DESCRIPTION OF THE TASK ->
Reproduce, with no edits, the line that contains "Арматурный блок, КГС 209: 1 -> 3" and all the lines that follow it, ending with the last line of the records.

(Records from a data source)

--

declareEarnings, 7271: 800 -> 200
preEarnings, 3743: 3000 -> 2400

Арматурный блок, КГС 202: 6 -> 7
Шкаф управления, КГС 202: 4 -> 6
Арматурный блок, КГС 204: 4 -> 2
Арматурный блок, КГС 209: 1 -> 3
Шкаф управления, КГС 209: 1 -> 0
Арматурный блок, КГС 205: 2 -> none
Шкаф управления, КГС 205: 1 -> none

--

RESPONSE TO THIS EXERCISE ->
Арматурный блок, КГС 209: 1 -> 3
Шкаф управления, КГС 209: 1 -> 0
Арматурный блок, КГС 205: 2 -> none
Шкаф управления, КГС 205: 1 -> none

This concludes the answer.